Кругом в несколько рядов стояли деревянные станки. Легко и быстро мелькали над ними гибкие женские руки, и туго натянутая основа будто впитывала в себя разноцветные мотки ниток. Их яркая свежесть разливалась все шире и шире, — час от часу, день ото дня.

Несколько неуловимых движений — и нитки продеты в основу. Равномерно поднимается и опускается маленький ножичек-кесер, которым срезают концы. Удары двух гребешков напоминают топот скачущих вдали коней.

После стрижки длинного ворса вырисовывается узор. Подобно тому, как натянутые струны под пальцами музыканта рождают прекрасную мелодию, так на шерстяной основе, натянутой на станок, постепенно возникает радующий глаз красочный рисунок.

Угнетенное состояние Бахар сказалось и на ее работе. Трудясь над искусным узором, она несколько раз неверно накинула петли. Правда, обнаружила ошибку она же сама и незаметно для других быстро исправила ее, но этого с ней никогда не бывало раньше.

Во всяком случае, вид у Бахар был такой, будто лихорадка трепала ее не один вечер, а по крайней мере в течение нескольких месяцев подряд. Поэтому девушки не раз обращались к ней:

— Ты бы шла домой, Бахар. В таком состоянии лучше не работать.

Но она продолжала трудиться и покинула мастерскую лишь вместе со всеми ковровщицами.

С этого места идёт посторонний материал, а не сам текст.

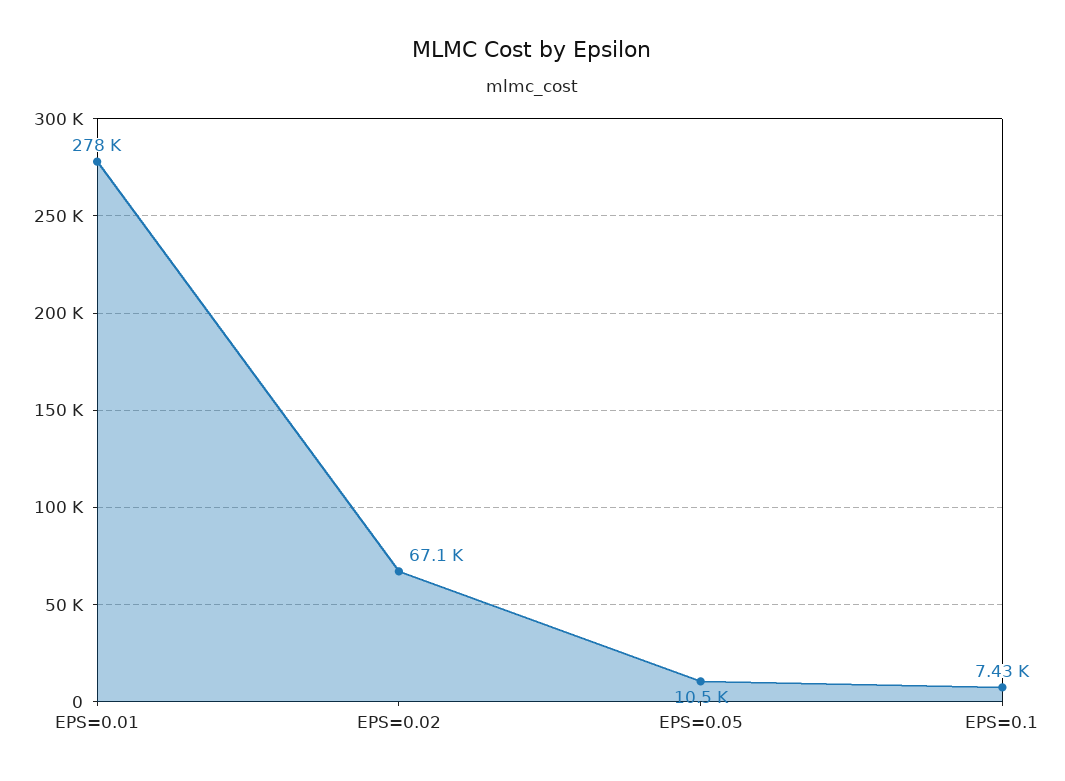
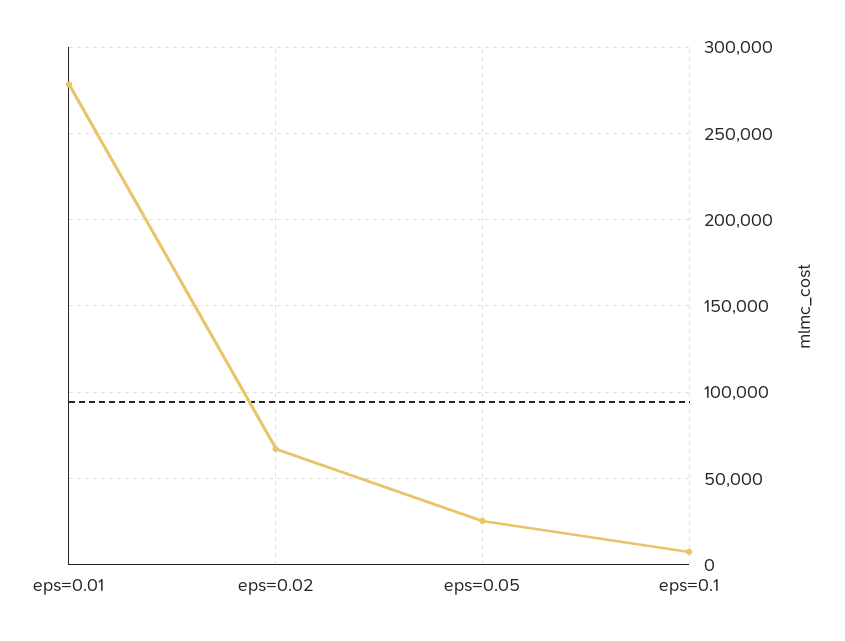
  {
    "EPS=0.01": 278000,
    "EPS=0.02": 67100,
-   "EPS=0.05": 10500,
+   "EPS=0.05": 25000,
    "EPS=0.1": 7430
  }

Дома было непривычно тихо. Отец сидел на веранде, погруженный в свои мрачные думы. Даже младшие братья присмирели и забились куда-то в угол. Бахар наскоро поела и скрылась в задней комнате. За все время обеда никто не нарушил молчания.

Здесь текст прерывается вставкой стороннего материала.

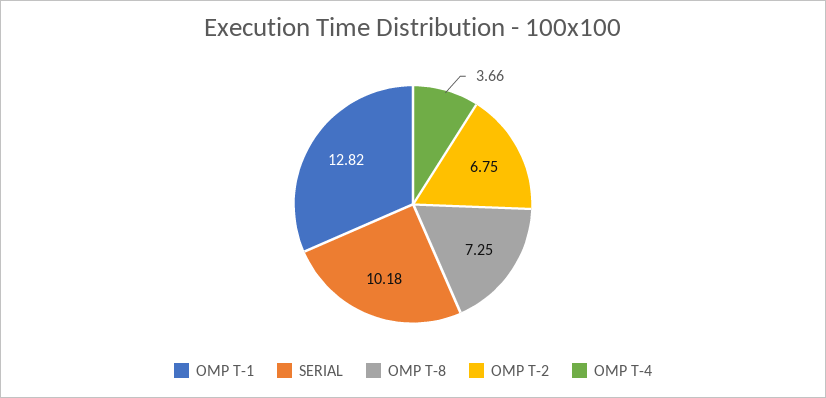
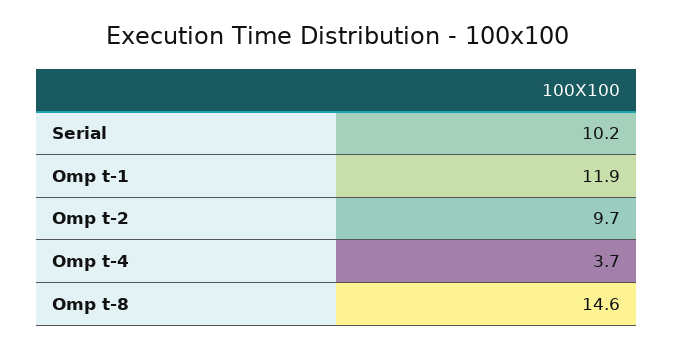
  {
-   "OMP T-1": 12.82,
+   "OMP T-1": 11.9,
    "SERIAL": 10.18,
-   "OMP T-8": 7.25,
+   "OMP T-8": 14.6,
-   "OMP T-2": 6.75,
+   "OMP T-2": 9.7,
    "OMP T-4": 3.66
  }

Надо сказать, что до Покгена только что дошел еще один слух. Нашлись услужливые люди, которые по-дружески сообщили ему, что его дочь собирается бежать из дому с одним молодым человеком. Это было малоправдоподобно, но теперь он уже ничему не удивлялся. Размышляя обо всем этом, Покген незаметно задремал.

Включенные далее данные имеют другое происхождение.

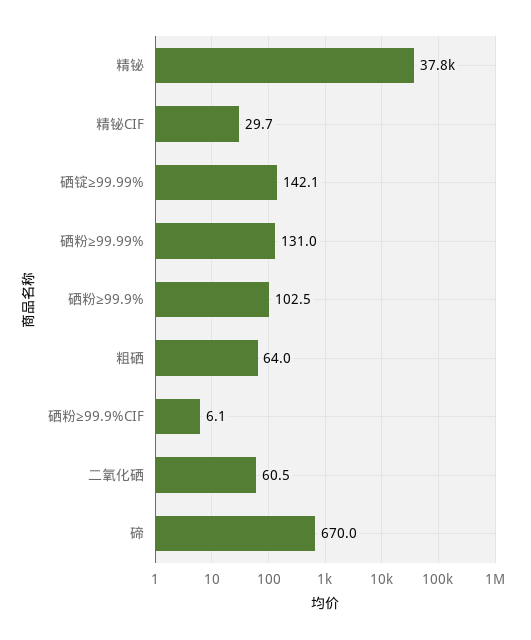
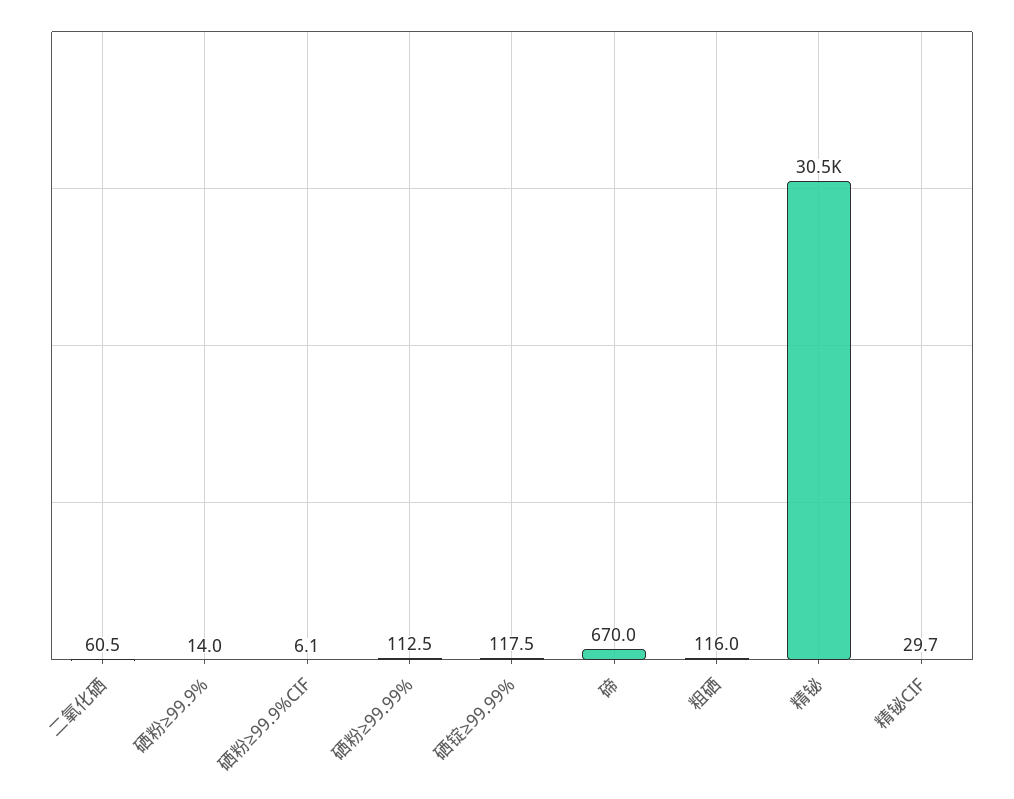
  {
-   "精铋": 37800,
+   "精铋": 30500,
    "精铋CIF": 29.7,
-   "硒锭≥99.99%": 142.1,
+   "硒锭≥99.99%": 117.5,
-   "硒粉≥99.99%": 131,
+   "硒粉≥99.99%": 112.5,
-   "硒粉≥99.9%": 102.5,
+   "硒粉≥99.9%": 14,
-   "粗硒": 64,
+   "粗硒": 116,
    "硒粉≥99.9%CIF": 6.1,
    "二氧化硒": 60.5,
    "碲": 670
  }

Несмотря на раннее время, дом словно вымер. Только Дур-сун возилась перед верандой, занятая своими хозяйскими делами.

Вскоре появился Овез.

— Здравствуйте, Дурсун-эдже, — приветливо произнес он, входя во двор. — Можно хозяина повидать?

— Слава аллаху, заснул он, — ворчливым тоном ответила Дурсун, — может быть, проспится — добрее станет. Совсем не в своем уме последние дни.

— А что такое с ним, Дурсун-эдже?

Дурсун был-а женщиной простой и бесхитростной, но отличалась рассудительностью и благоразумием. Ее советы часто действовали благотворно на мужа и умеряли крайности, его характера.